TASK A:
According to the passage on license synchronization, what does GitHub use to deduplicate users across environments?

##### PASSAGE PROVIDED #####

You can sync license usage from GitHub Enterprise Server to GitHub Enterprise Cloud to view all license usage across your enterprise in one place and ensure that people with accounts in both environments only consume one user license.

Who can use this feature?

Enterprise owners can sync license usage between enterprise accounts on GitHub Enterprise Server and GitHub Enterprise Cloud.

About synchronization of license usage

GitHub uses a unique-user licensing model. For enterprise products that include multiple deployment options, GitHub determines how many licensed seats you're consuming based on the number of unique users across all your deployments.

Each user only consumes one license, no matter how many GitHub Enterprise Server instances the user uses, or how many organizations the user is a member of on GitHub Enterprise Cloud. This model allows each person to use multiple GitHub Enterprise deployments without incurring extra costs.

For a person using multiple GitHub Enterprise environments to only consume a single license, you must synchronize license usage between environments. Then, GitHub will deduplicate users based on the email addresses associated with their user accounts. GitHub deduplicates licenses for the GitHub Enterprise plan itself, and if you use GitHub Enterprise Server version 3.12 or later, for GitHub Advanced Security. For more information, see "Troubleshooting license usage for GitHub Enterprise."

#####

TASK B:
In the records, update the lines between the one holding "right shoulder: (387, 370, -16)" and the one holding "right hip: (702, 561, 0)", inclusive, by replacing "wrist" with "hand" and leaving everything else unchanged. Return only those lines.

##### DATA SECTION #####

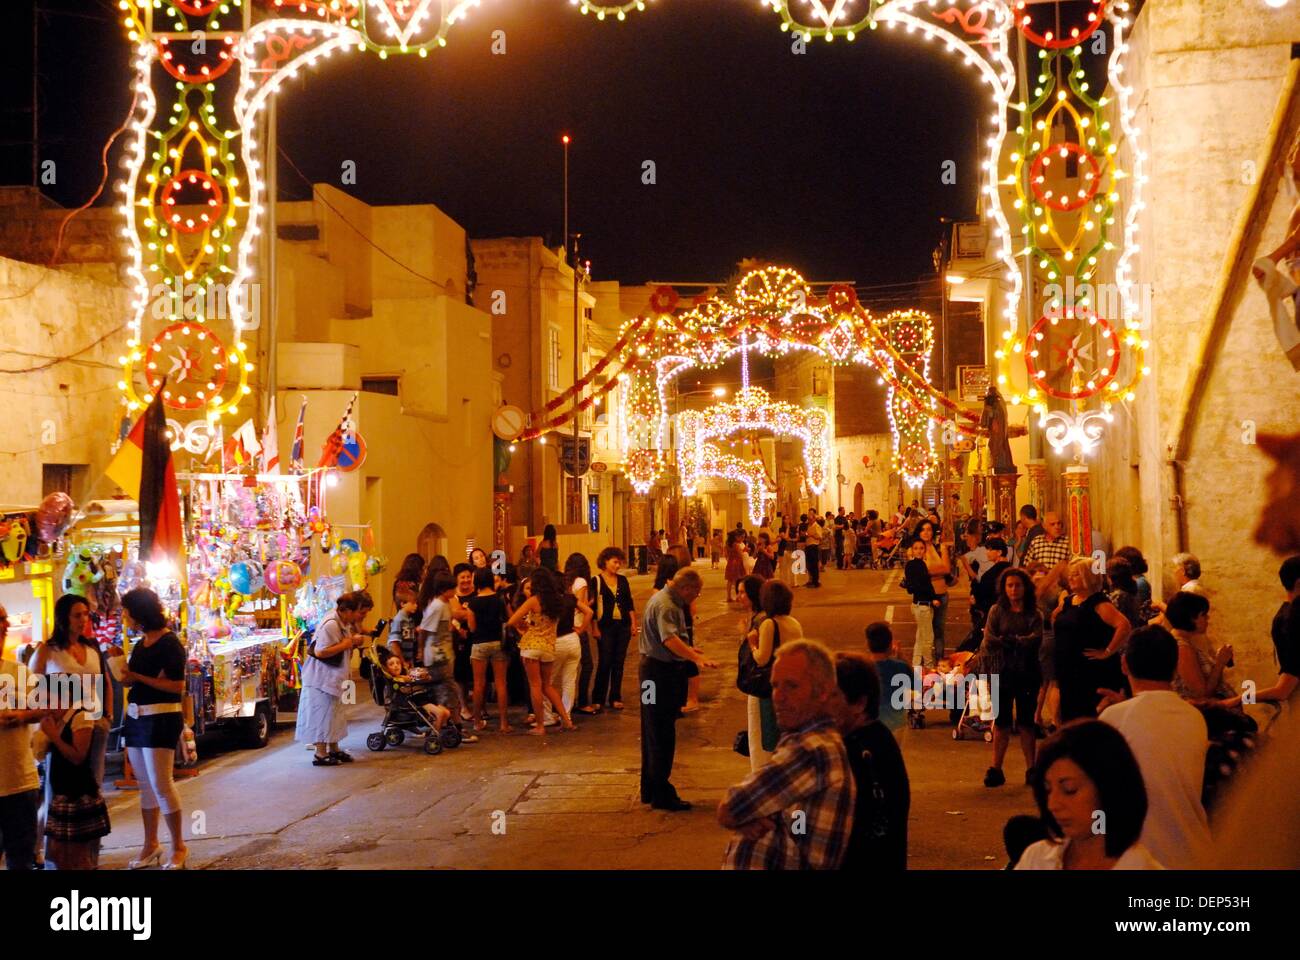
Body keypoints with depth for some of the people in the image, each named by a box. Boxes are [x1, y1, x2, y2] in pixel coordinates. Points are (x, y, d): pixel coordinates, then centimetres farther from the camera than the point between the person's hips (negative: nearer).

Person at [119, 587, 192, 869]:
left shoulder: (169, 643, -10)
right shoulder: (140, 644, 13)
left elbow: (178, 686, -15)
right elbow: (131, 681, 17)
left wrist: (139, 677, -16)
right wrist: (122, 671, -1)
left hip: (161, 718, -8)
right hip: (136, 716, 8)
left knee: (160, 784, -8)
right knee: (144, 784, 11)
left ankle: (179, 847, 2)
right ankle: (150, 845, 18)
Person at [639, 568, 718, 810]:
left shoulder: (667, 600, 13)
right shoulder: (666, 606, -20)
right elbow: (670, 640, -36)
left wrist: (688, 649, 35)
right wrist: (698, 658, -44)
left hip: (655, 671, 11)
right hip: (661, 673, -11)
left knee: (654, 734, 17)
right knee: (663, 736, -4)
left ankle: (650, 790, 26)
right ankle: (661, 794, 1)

#####
##### DATA SECTION #####

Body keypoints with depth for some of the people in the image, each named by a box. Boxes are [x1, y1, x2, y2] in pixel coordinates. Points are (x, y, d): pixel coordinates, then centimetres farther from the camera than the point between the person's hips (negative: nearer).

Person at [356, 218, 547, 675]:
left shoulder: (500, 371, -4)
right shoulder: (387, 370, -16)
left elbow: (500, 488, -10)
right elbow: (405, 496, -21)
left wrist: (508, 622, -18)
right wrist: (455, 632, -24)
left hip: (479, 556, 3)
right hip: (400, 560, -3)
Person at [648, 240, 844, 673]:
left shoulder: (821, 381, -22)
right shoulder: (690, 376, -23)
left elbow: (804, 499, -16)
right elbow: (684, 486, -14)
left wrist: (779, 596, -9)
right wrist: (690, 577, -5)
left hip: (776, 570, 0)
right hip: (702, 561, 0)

#####

EXPECTED OUTPUT A:
The email addresses associated with their user accounts.

EXPECTED OUTPUT B:
right shoulder: (387, 370, -16)
left elbow: (500, 488, -10)
right elbow: (405, 496, -21)
left hand: (508, 622, -18)
right hand: (455, 632, -24)
left hip: (479, 556, 3)
right hip: (400, 560, -3)
Person at [648, 240, 844, 673]:
left shoulder: (821, 381, -22)
right shoulder: (690, 376, -23)
left elbow: (804, 499, -16)
right elbow: (684, 486, -14)
left hand: (779, 596, -9)
right hand: (690, 577, -5)
left hip: (776, 570, 0)
right hip: (702, 561, 0)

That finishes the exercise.